Let x0 of type ι be given.
Apply nat_ind with
λ x1 . ∀ x2 : ι → ι . (∀ x3 . x3 ∈ x1 ⟶ x2 x3 ∈ ordsucc x0) ⟶ Sigma_nat x1 (λ x3 . mul_nat (x2 x3) (exp_nat (ordsucc x0) x3)) ∈ exp_nat (ordsucc x0) x1 leaving 2 subgoals.
Let x1 of type ι → ι be given.
Assume H1:
∀ x2 . x2 ∈ 0 ⟶ x1 x2 ∈ ordsucc x0.
Apply unknownprop_2ab88bc3cb73bc8bbab980b6b6fd9d920b44f54ff9f8140f78b2a17b00566385 with
λ x2 . mul_nat (x1 x2) (exp_nat (ordsucc x0) x2),
λ x2 x3 . x3 ∈ exp_nat (ordsucc x0) 0.
Apply nat_primrec_0 with
1,
λ x2 x3 . mul_nat (ordsucc x0) x3,
λ x2 x3 . 0 ∈ x3.
The subproof is completed by applying In_0_1.

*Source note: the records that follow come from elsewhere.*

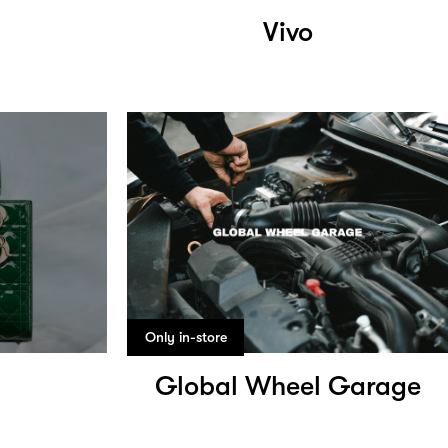
Vivo
Only in-store
Global Wheel Garage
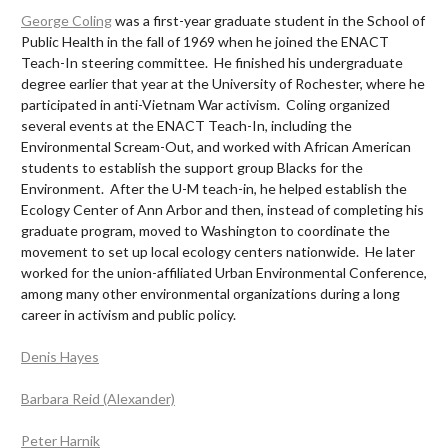
George Coling
was a first-year graduate student in the School of
Public Health in the fall of 1969 when he joined the ENACT
Teach-In steering committee. He finished his undergraduate
degree earlier that year at the University of Rochester, where he
participated in anti-Vietnam War activism. Coling organized
several events at the ENACT Teach-In, including the
Environmental Scream-Out, and worked with African American
students to establish the support group Blacks for the
Environment. After the U-M teach-in, he helped establish the
Ecology Center of Ann Arbor and then, instead of completing his
graduate program, moved to Washington to coordinate the
movement to set up local ecology centers nationwide. He later
worked for the union-affiliated Urban Environmental Conference,
among many other environmental organizations during a long
career in activism and public policy.
Denis Hayes
Barbara Reid (Alexander)
Peter Harnik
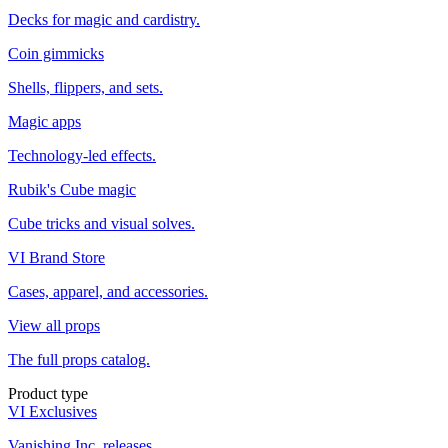
Decks for magic and cardistry.
Coin gimmicks
Shells, flippers, and sets.
Magic apps
Technology-led effects.
Rubik's Cube magic
Cube tricks and visual solves.
VI Brand Store
Cases, apparel, and accessories.
View all props
The full props catalog.
Product type
VI Exclusives
Vanishing Inc. releases.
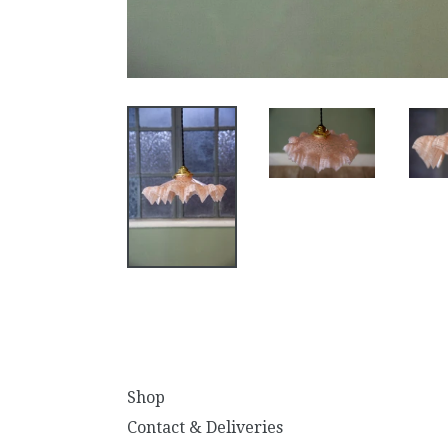
Shop
Contact & Deliveries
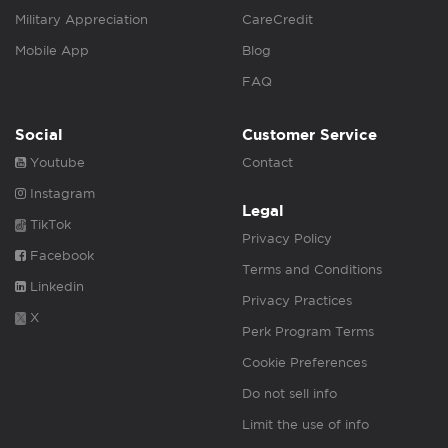
Military Appreciation
CareCredit
Mobile App
Blog
FAQ
Social
Customer Service
Youtube
Contact
Instagram
Legal
TikTok
Privacy Policy
Facebook
Terms and Conditions
Linkedin
Privacy Practices
X
Perk Program Terms
Cookie Preferences
Do not sell info
Limit the use of info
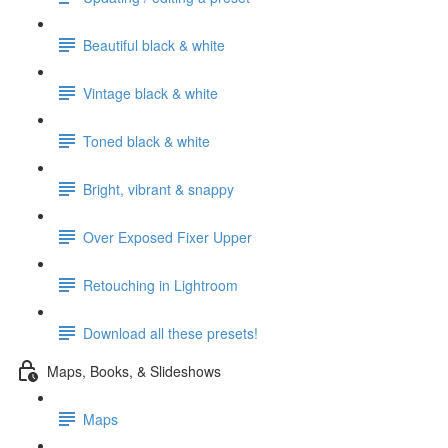
Beautiful black & white
Vintage black & white
Toned black & white
Bright, vibrant & snappy
Over Exposed Fixer Upper
Retouching in Lightroom
Download all these presets!
Maps, Books, & Slideshows
Maps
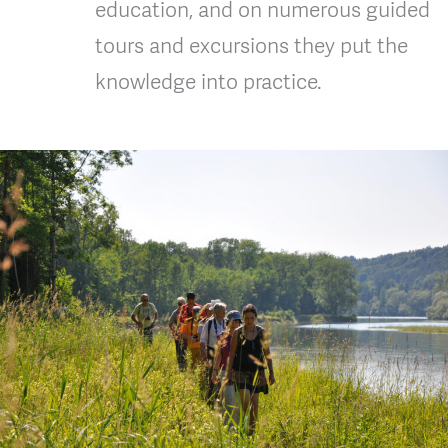
education, and on numerous guided
tours and excursions they put the
knowledge into practice.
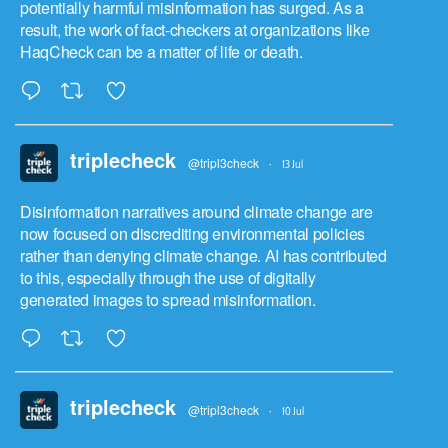
potentially harmful misinformation has surged. As a
result, the work of fact-checkers at organizations like
HaqCheck can be a matter of life or death.
triplecheck
@tripl3check
·
13 Jul
Disinformation narratives around climate change are
now focused on discrediting environmental policies
rather than denying climate change. AI has contributed
to this, especially through the use of digitally
generated images to spread misinformation.
triplecheck
@tripl3check
·
10 Jul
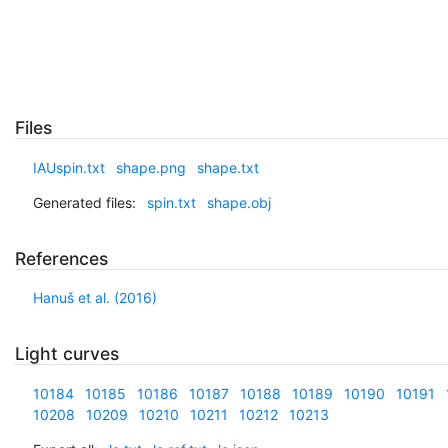
Files
IAUspin.txt
shape.png
shape.txt
Generated files:
spin.txt
shape.obj
References
Hanuš et al. (2016)
Light curves
10184
10185
10186
10187
10188
10189
10190
10191
10208
10209
10210
10211
10212
10213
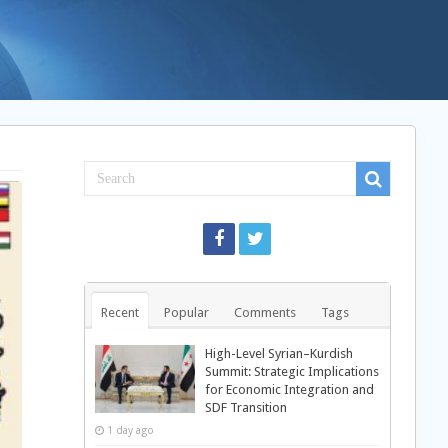
Recent
Popular
Comments
Tags
High-Level Syrian–Kurdish
Summit: Strategic Implications
for Economic Integration and
SDF Transition
1 day ago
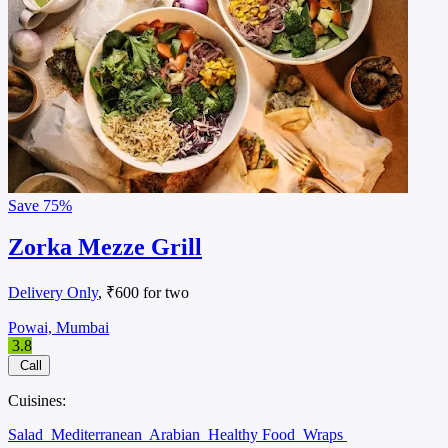
Save
75%
Zorka Mezze Grill
Delivery Only
, ₹600 for two
Powai, Mumbai
3.8
Call
Cuisines:
Salad
Mediterranean
Arabian
Healthy Food
Wraps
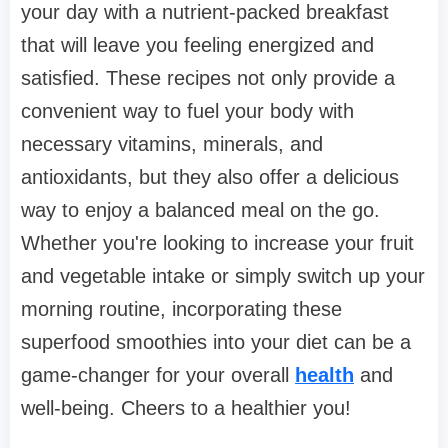
your day with a nutrient-packed breakfast
that will leave you feeling energized and
satisfied. These recipes not only provide a
convenient way to fuel your body with
necessary vitamins, minerals, and
antioxidants, but they also offer a delicious
way to enjoy a balanced meal on the go.
Whether you're looking to increase your fruit
and vegetable intake or simply switch up your
morning routine, incorporating these
superfood smoothies into your diet can be a
game-changer for your overall
health
and
well-being. Cheers to a healthier you!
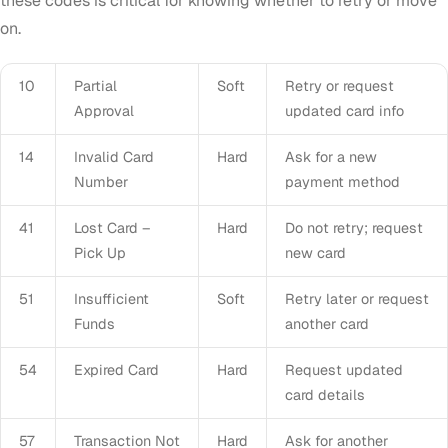
these codes is critical for knowing whether to retry or move
on.
10
Partial
Soft
Retry or request
Approval
updated card info
14
Invalid Card
Hard
Ask for a new
Number
payment method
41
Lost Card –
Hard
Do not retry; request
Pick Up
new card
51
Insufficient
Soft
Retry later or request
Funds
another card
54
Expired Card
Hard
Request updated
card details
57
Transaction Not
Hard
Ask for another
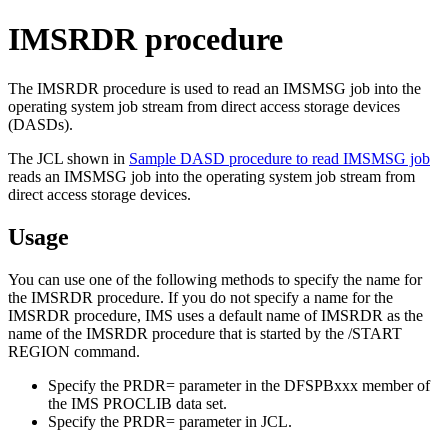
IMSRDR procedure
The IMSRDR procedure is used to read an IMSMSG job into the
operating system job stream from direct access storage devices
(DASDs).
The JCL shown in
Sample DASD procedure to read IMSMSG job
reads an IMSMSG job into the operating system job stream from
direct access storage devices.
Usage
You can use one of the following methods to specify the name for
the IMSRDR procedure. If you do not specify a name for the
IMSRDR procedure, IMS uses a default name of IMSRDR as the
name of the IMSRDR procedure that is started by the
/START
REGION
command.
Specify the
PRDR=
parameter in the DFSPBxxx member of
the IMS PROCLIB data set.
Specify the
PRDR=
parameter in JCL.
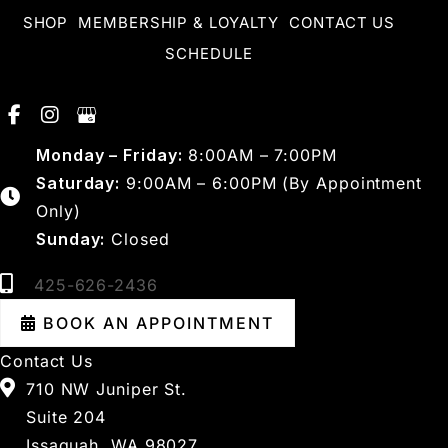
SHOP
MEMBERSHIP & LOYALTY
CONTACT US
SCHEDULE
Monday – Friday:
8:00AM – 7:00PM
Saturday:
9:00AM – 6:00PM (By Appointment
Only)
Sunday:
Closed
425-626-2436
BOOK AN APPOINTMENT
Contact Us
710 NW Juniper St.
Suite 204
Issaquah, WA 98027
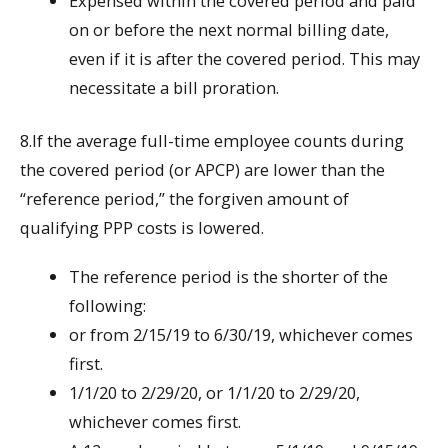
Expensed within the covered period and paid
on or before the next normal billing date,
even if it is after the covered period. This may
necessitate a bill proration.
8.If the average full-time employee counts during
the covered period (or APCP) are lower than the
“reference period,” the forgiven amount of
qualifying PPP costs is lowered.
The reference period is the shorter of the
following:
or from 2/15/19 to 6/30/19, whichever comes
first.
1/1/20 to 2/29/20, or 1/1/20 to 2/29/20,
whichever comes first.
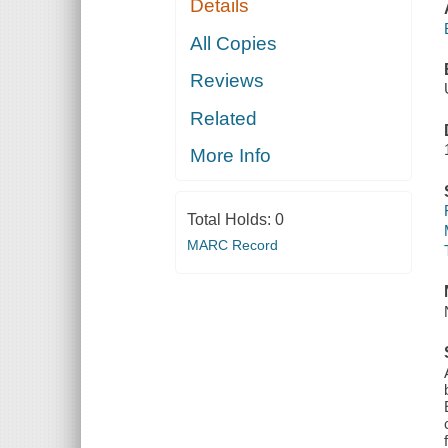
Details
All Copies
Reviews
Related
More Info
Total Holds:
0
MARC Record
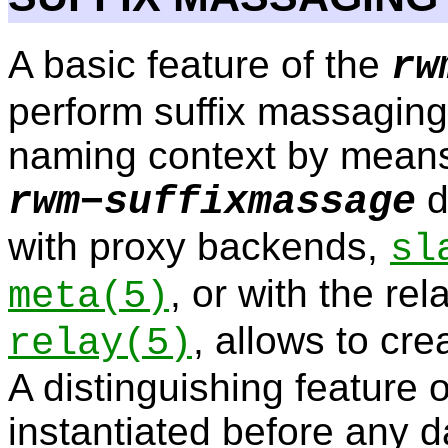
A basic feature of the
rw
perform suffix massaging
naming context by means
d
rwm−suffixmassage
with proxy backends,
sl
, or with the re
meta
(5)
, allows to cre
relay
(5)
A distinguishing feature o
instantiated before any 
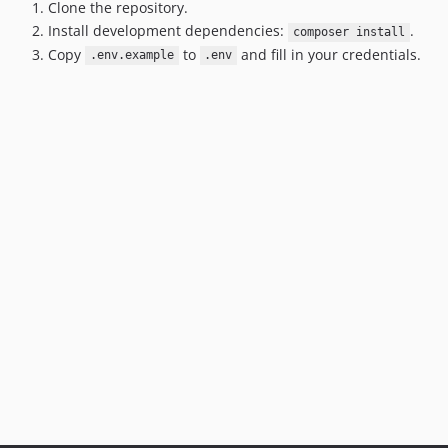
Clone the repository.
Install development dependencies:
.
composer install
Copy
to
and fill in your credentials.
.env.example
.env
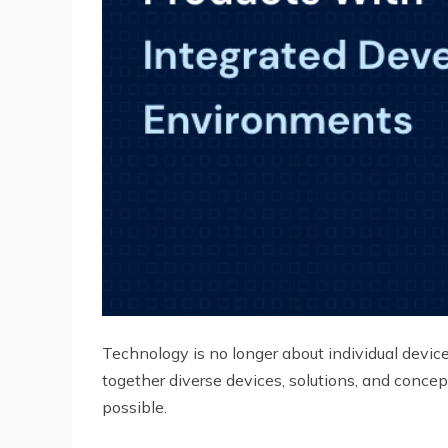
Technology is no longer about individual device
together diverse devices, solutions, and concep
possible.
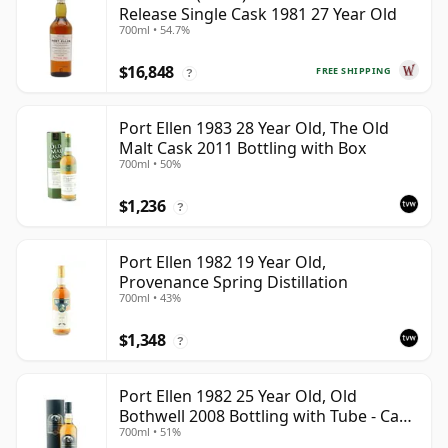
Release Single Cask 1981 27 Year Old
700ml • 54.7%
$16,848
FREE SHIPPING
?
Port Ellen 1983 28 Year Old, The Old
Malt Cask 2011 Bottling with Box
700ml • 50%
$1,236
?
Port Ellen 1982 19 Year Old,
Provenance Spring Distillation
700ml • 43%
$1,348
?
Port Ellen 1982 25 Year Old, Old
Bothwell 2008 Bottling with Tube - Cask
700ml • 51%
#2555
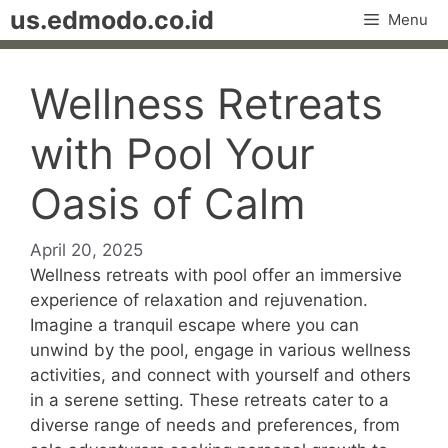
Skip
us.edmodo.co.id
Menu
to
content
Wellness Retreats
with Pool Your
Oasis of Calm
April 20, 2025
Wellness retreats with pool offer an immersive
experience of relaxation and rejuvenation.
Imagine a tranquil escape where you can
unwind by the pool, engage in various wellness
activities, and connect with yourself and others
in a serene setting. These retreats cater to a
diverse range of needs and preferences, from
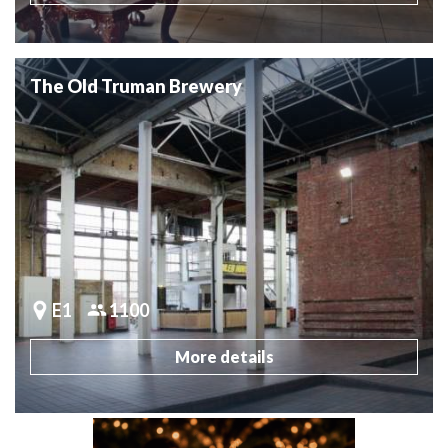
The Old Truman Brewery
E1
1100
More details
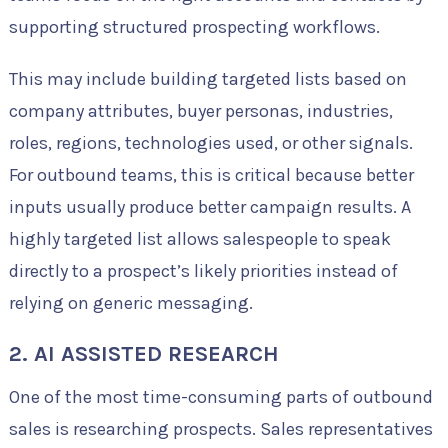
supporting structured prospecting workflows.
This may include building targeted lists based on
company attributes, buyer personas, industries,
roles, regions, technologies used, or other signals.
For outbound teams, this is critical because better
inputs usually produce better campaign results. A
highly targeted list allows salespeople to speak
directly to a prospect’s likely priorities instead of
relying on generic messaging.
2. AI ASSISTED RESEARCH
One of the most time-consuming parts of outbound
sales is researching prospects. Sales representatives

Let x1 of type ι be given.
Let x2 of type ι → ι be given.
Apply unknownprop_32bc7778cd02b216f957f8c5e9693c4b58b7ca04a4ca47b5f3adb522add7dd35 with
x1,
λ x3 . mul_nat (x2 x3) (exp_nat (ordsucc x0) x3),
λ x3 x4 . x4 ∈ exp_nat (ordsucc x0) (ordsucc x1) leaving 2 subgoals.
The subproof is completed by applying H1.